En les voyant m'enlever tout ce qui pourrait constituer un danger, je n'ai pas pu m'empêcher de poursuivre la liste, d'envisager chaques choses autour de moi en me demandant si elles devraient en faire partie. Je n’ai trouvé qu'un seul oubli.

Le miroir.

Le miroir que je pourrais briser pour en changer les éclats en armes. C'est vers lui que je me tourne quand j'ai besoin de jauger. Je dévisage mon reflet, je ne repousse aucune pensée, j'attends de voir s'il va se mettre à battre et m'appeler. Les premiers jours, ça arrivait.

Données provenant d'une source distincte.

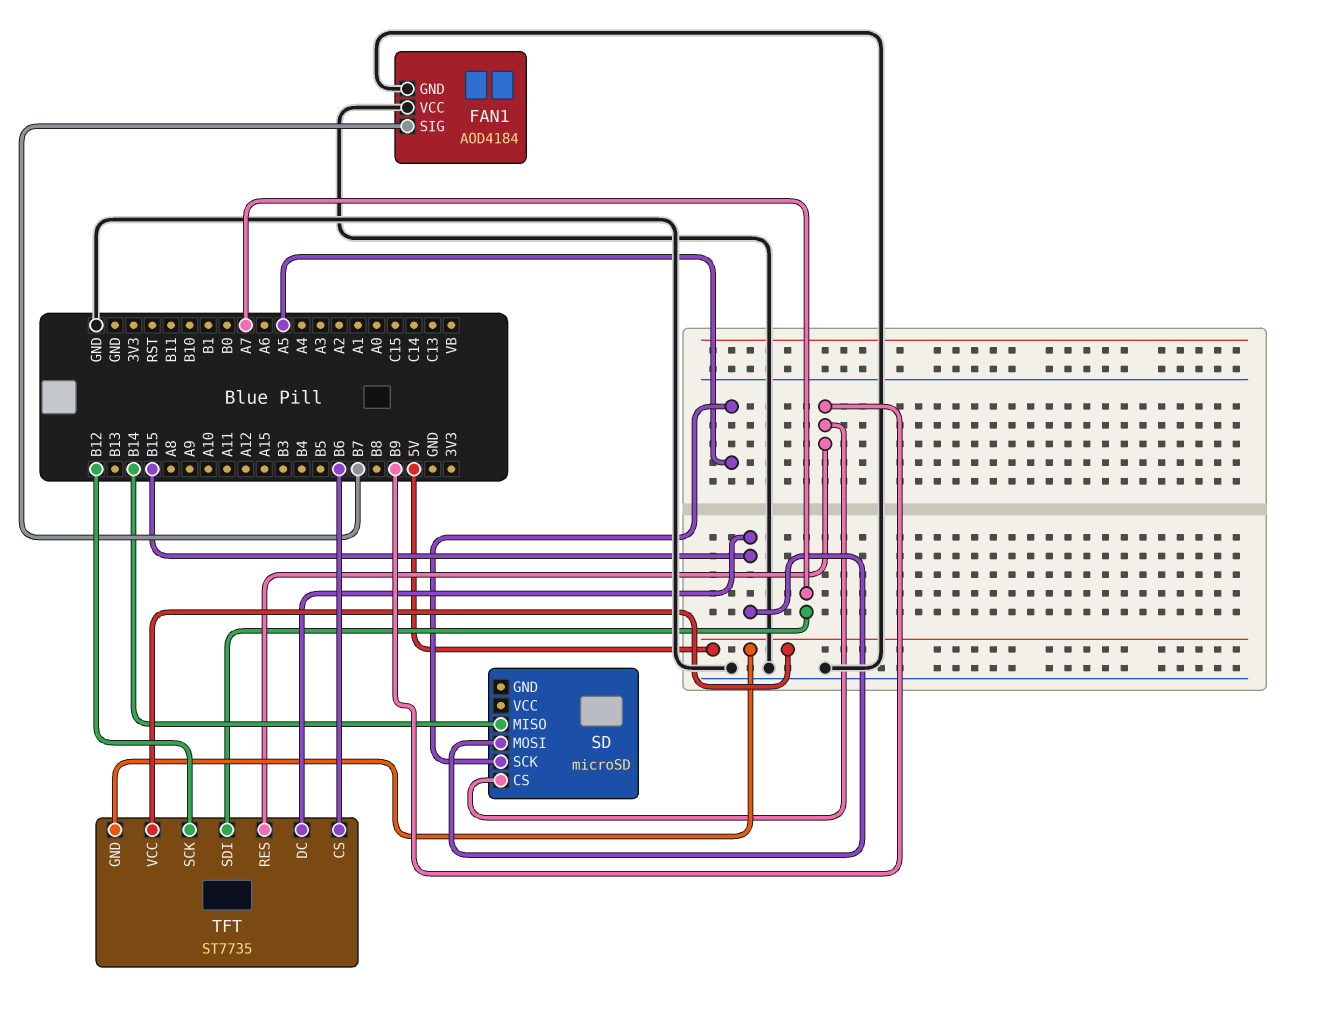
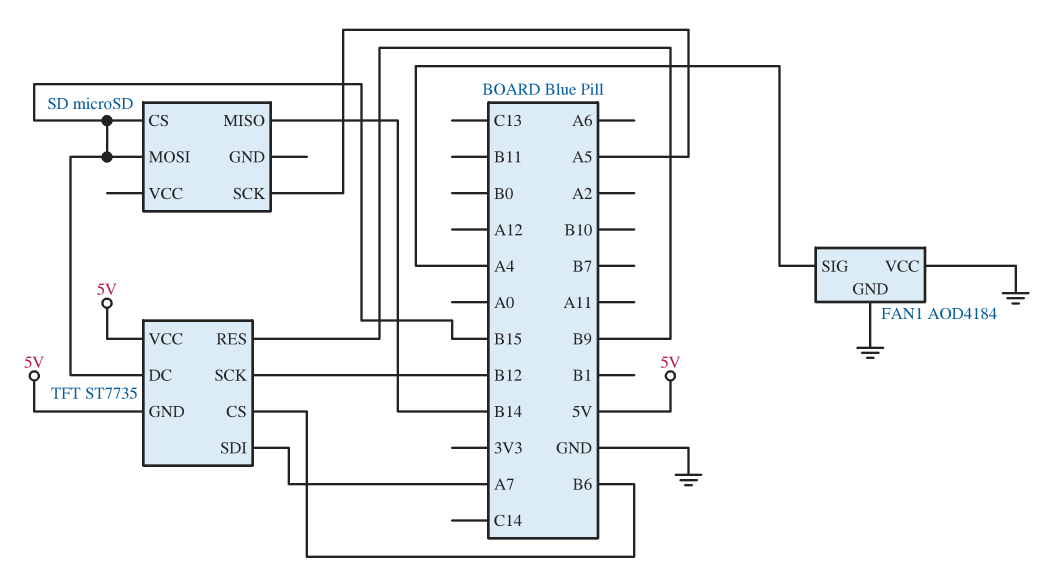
FAN1 pin SIG: B7 -> A4
SD pin CS: B9 -> B15

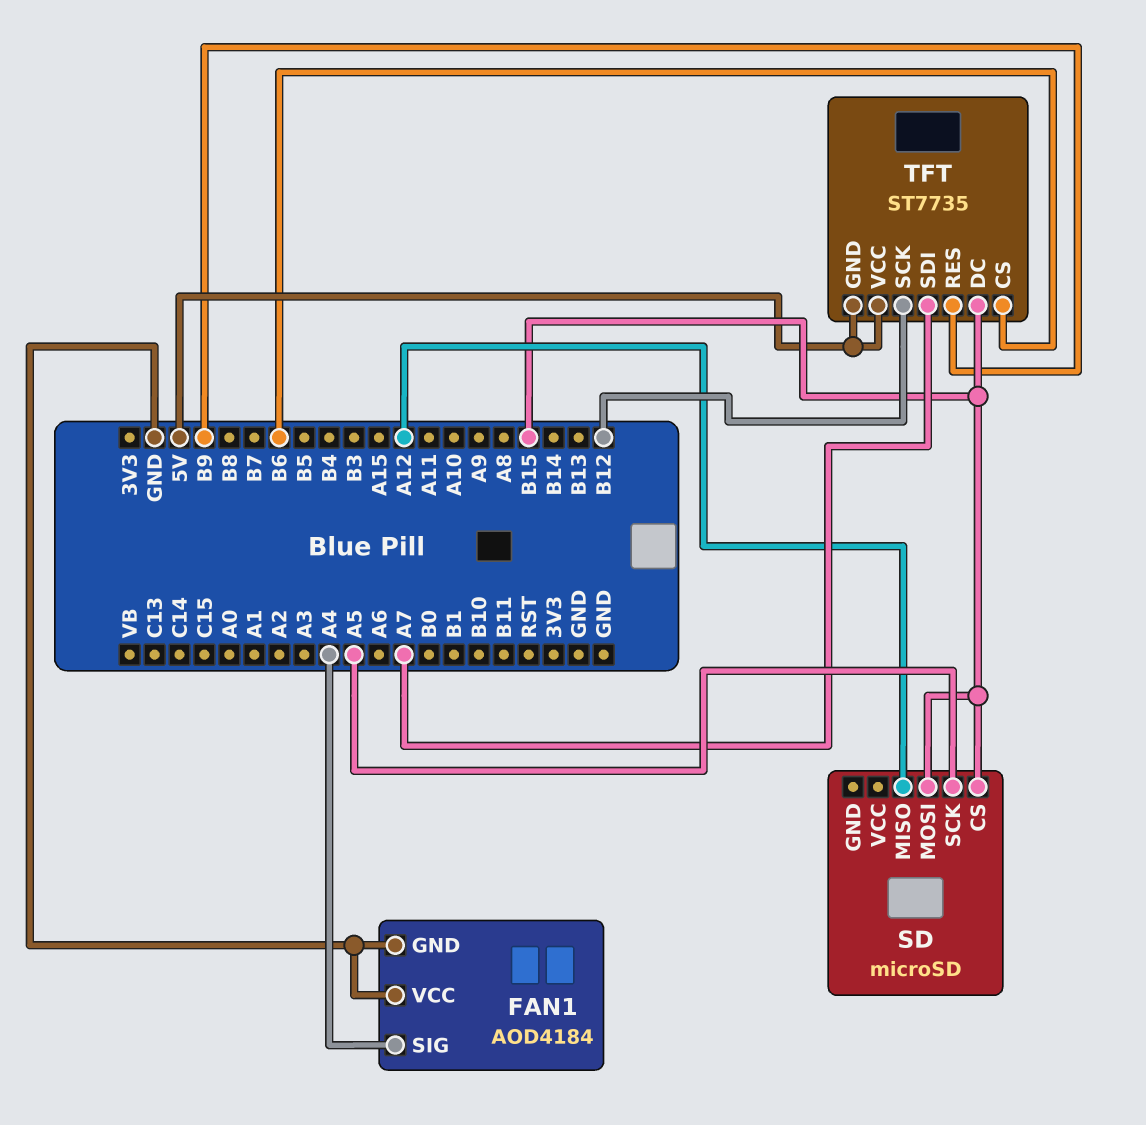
SD pin MISO: B14 -> A12

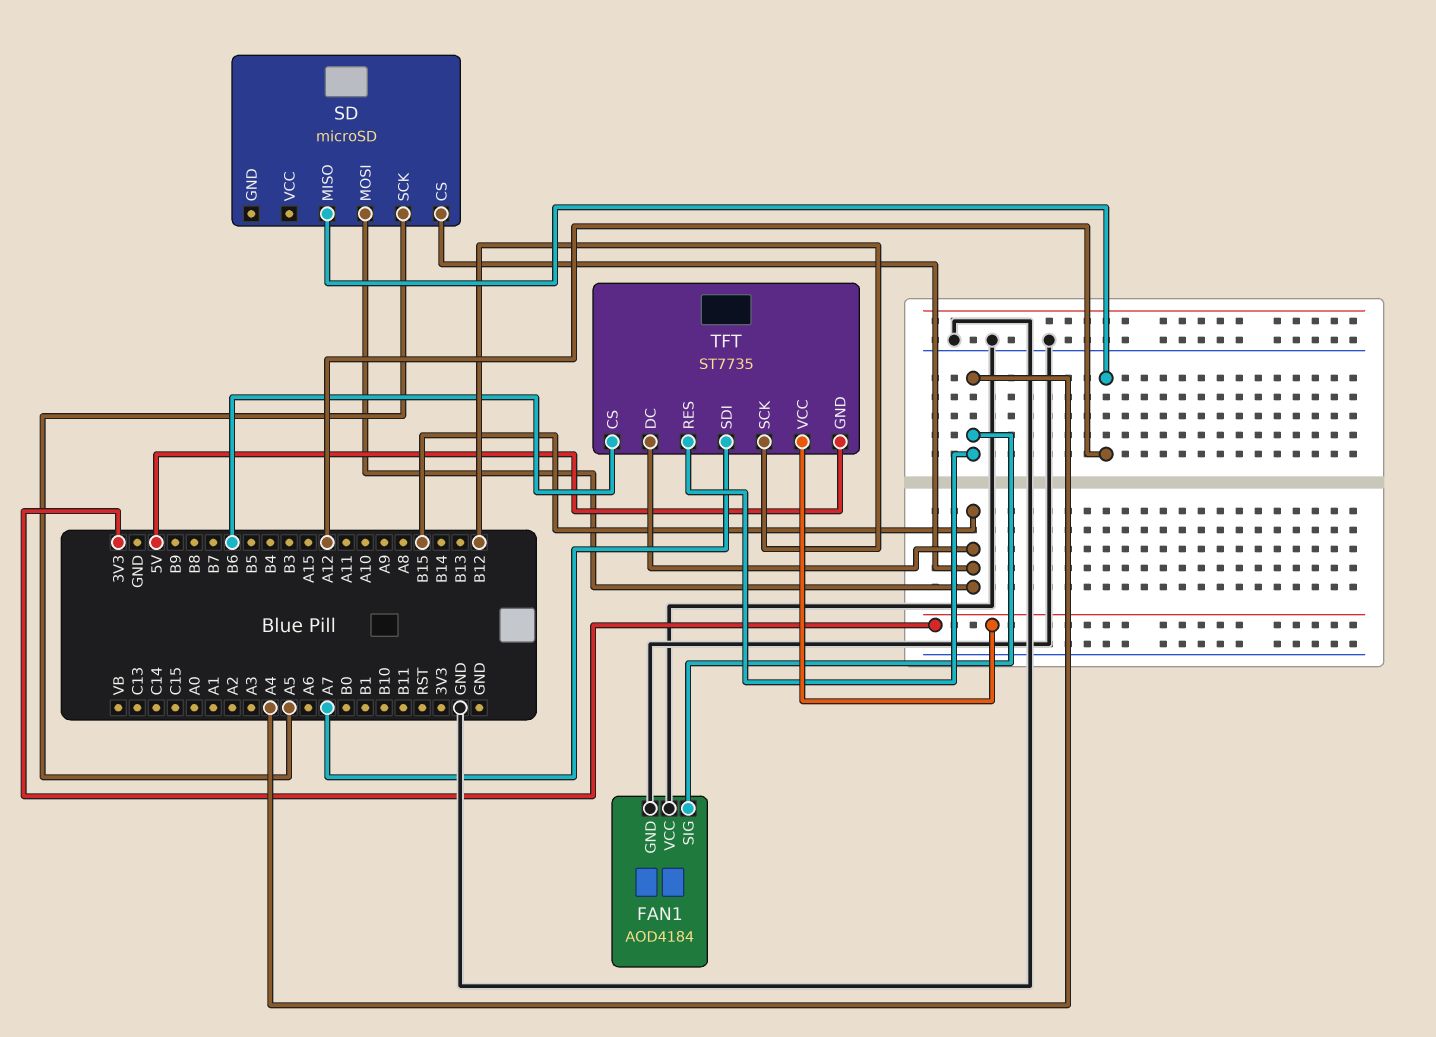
TFT pin RES: B9 -> A4
TFT pin VCC: 5V -> 3V3

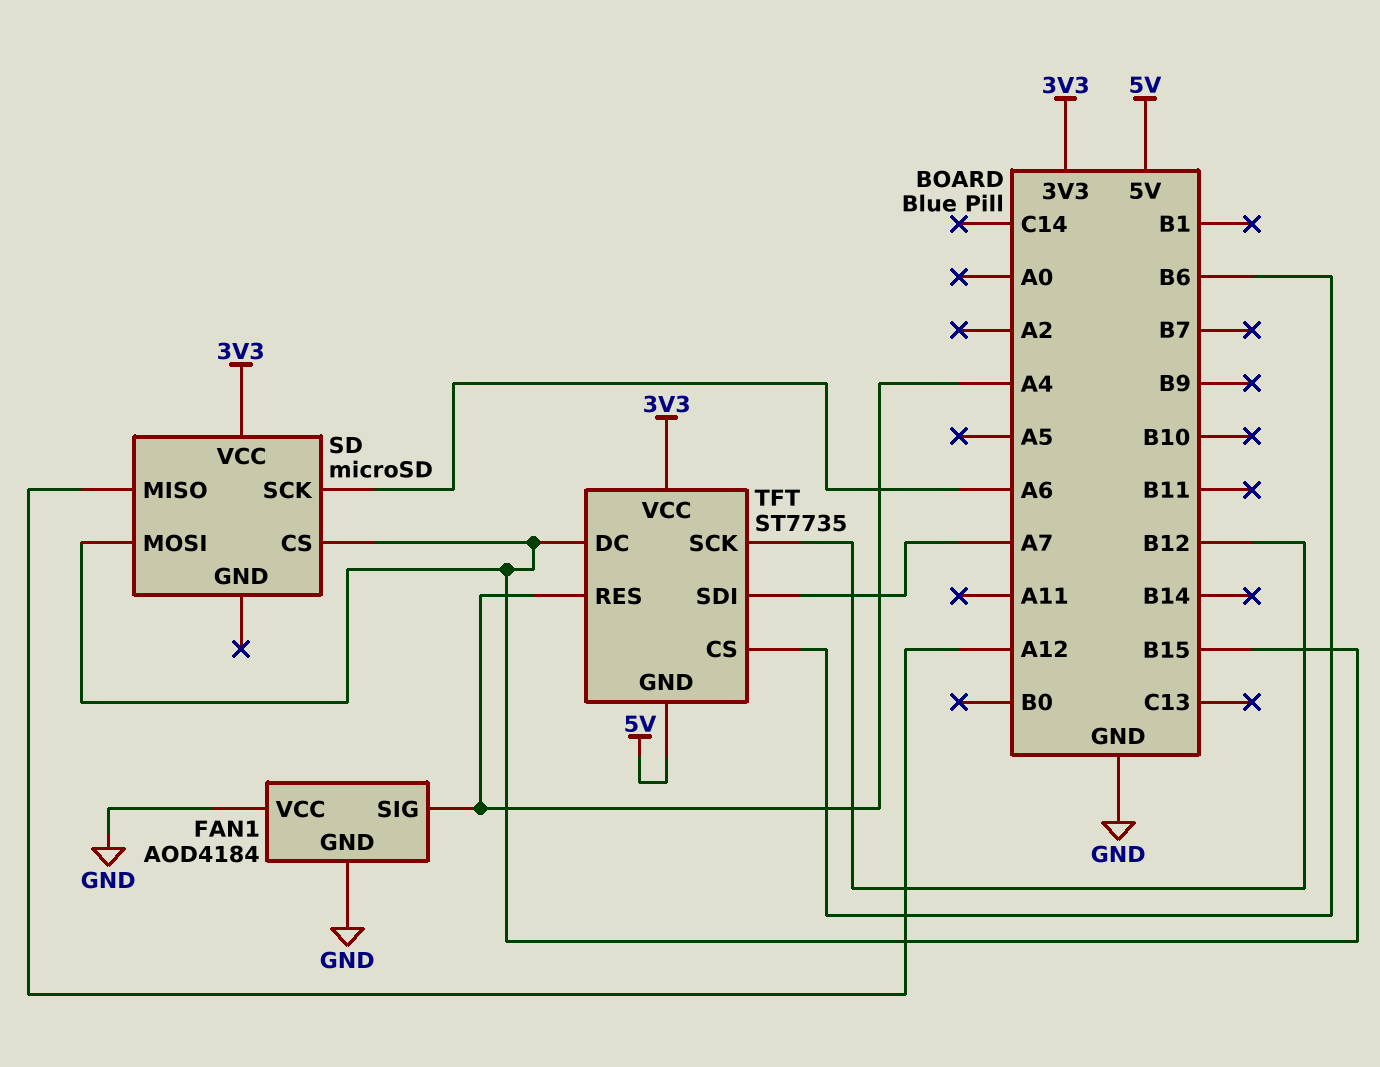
SD pin SCK: A5 -> A6
SD pin VCC: none -> 3V3

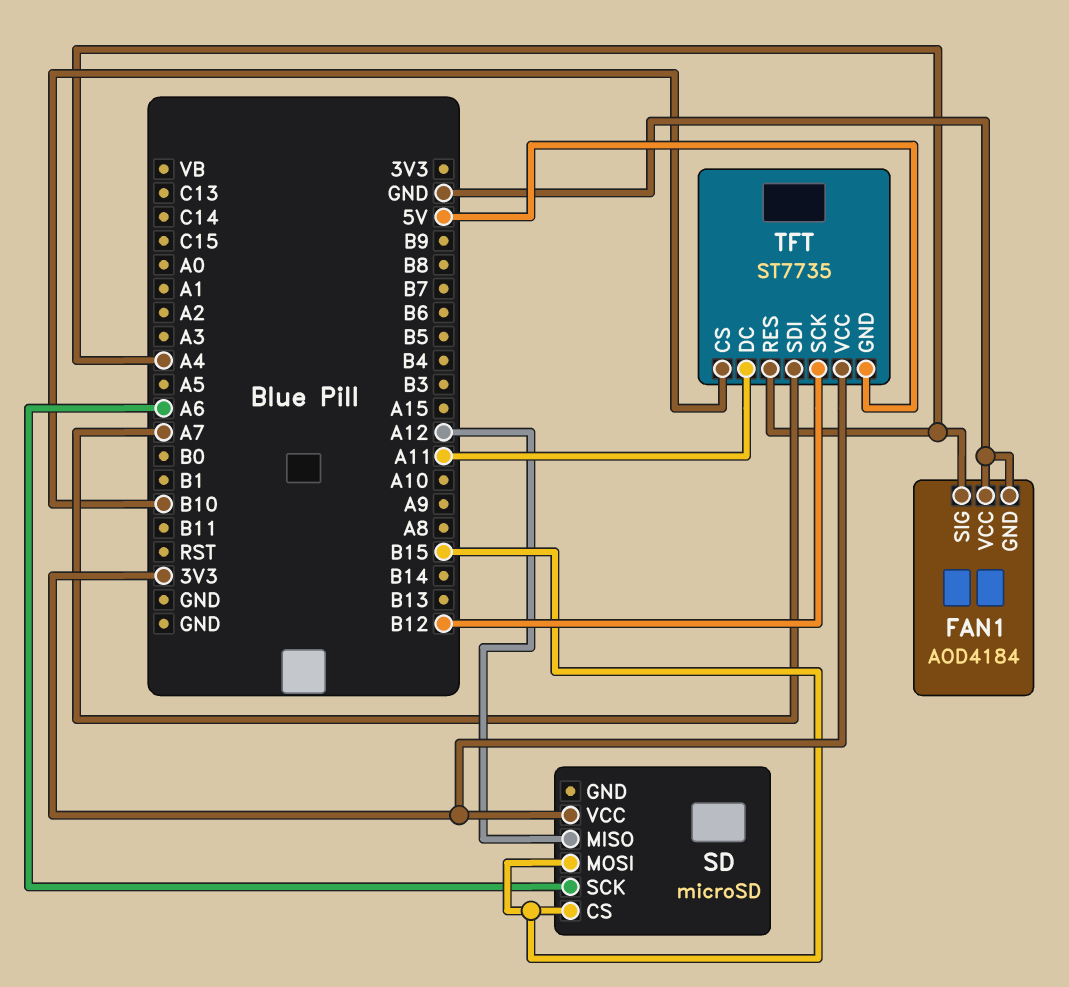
TFT pin CS: B6 -> B10
TFT pin DC: B15 -> A11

Aujourd'hui, rien du tout.

Anne est encore là, une main sur la poignée.

— Tu penses quoi de vendredi ?

On discute de mon jour de sortie depuis un moment. J’ai affirmé que j’étais près et le personnel est d’accord, il ne manquait plus qu’une date.

— Vendredi c'est bien.

La première fois j'ai menti, je n'en savais rien, mais cette fois, face au miroir qui ne me tente plus, je crois vraiment être prêt. Le bon traitement a été trouvé, même si je ne dors qu'à peine mieux c'est toujours mieux, et tout le reste s’est amélioré. Mais ici rien ne compte, tout est sur pause, et plus le temps passe plus je me sens comme ma grand mère lorsqu'elle était alité chez nous, incapable de parler, de bouger et presque même de penser, je me sens maintenu de ce côté pour rien. Il doit y avoir une raison, une utilité, et il n'y a que dehors que je la trouverais.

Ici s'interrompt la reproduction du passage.